## WHAT THE TASK REQUIRES
Retype the following lines word for word, leaving out the pictures.

-- RECORDS FOR PROCESSING follows --

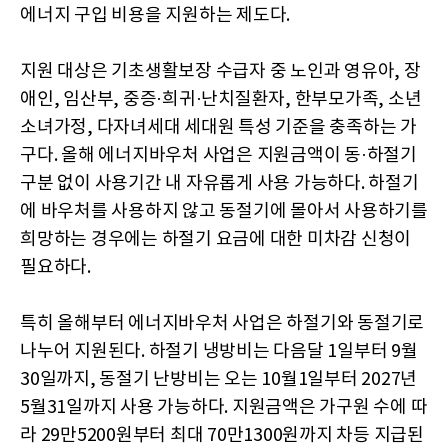
에너지 구입 비용을 지원하는 제도다.
지원 대상은 기초생활보장 수급자 중 노인과 영유아, 장
애인, 임산부, 중증·희귀·난치질환자, 한부모가족, 소년
소녀가정, 다자녀세대 세대원 특성 기준을 충족하는 가
구다. 올해 에너지바우처 사업은 지원금액이 동·하절기
구분 없이 사용기간 내 자유롭게 사용 가능하다. 하절기
에 바우처를 사용하지 않고 동절기에 몰아서 사용하기를
희망하는 경우에는 하절기 요금에 대한 미차감 신청이
필요하다.
특히 올해부터 에너지바우처 사업은 하절기와 동절기로
나누어 지원된다. 하절기 냉방비는 다음달 1일부터 9월
30일까지, 동절기 난방비는 오는 10월1일부터 2027년
5월31일까지 사용 가능하다. 지원금액은 가구원 수에 따
라 29만5200원부터 최대 70만1300원까지 차등 지급된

-- RECORDS FOR PROCESSING concluded --

## ANSWER TO THIS TASK
에너지 구입 비용을 지원하는 제도다.
지원 대상은 기초생활보장 수급자 중 노인과 영유아, 장
애인, 임산부, 중증·희귀·난치질환자, 한부모가족, 소년
소녀가정, 다자녀세대 세대원 특성 기준을 충족하는 가
구다. 올해 에너지바우처 사업은 지원금액이 동·하절기
구분 없이 사용기간 내 자유롭게 사용 가능하다. 하절기
에 바우처를 사용하지 않고 동절기에 몰아서 사용하기를
희망하는 경우에는 하절기 요금에 대한 미차감 신청이
필요하다.
특히 올해부터 에너지바우처 사업은 하절기와 동절기로
나누어 지원된다. 하절기 냉방비는 다음달 1일부터 9월
30일까지, 동절기 난방비는 오는 10월1일부터 2027년
5월31일까지 사용 가능하다. 지원금액은 가구원 수에 따
라 29만5200원부터 최대 70만1300원까지 차등 지급된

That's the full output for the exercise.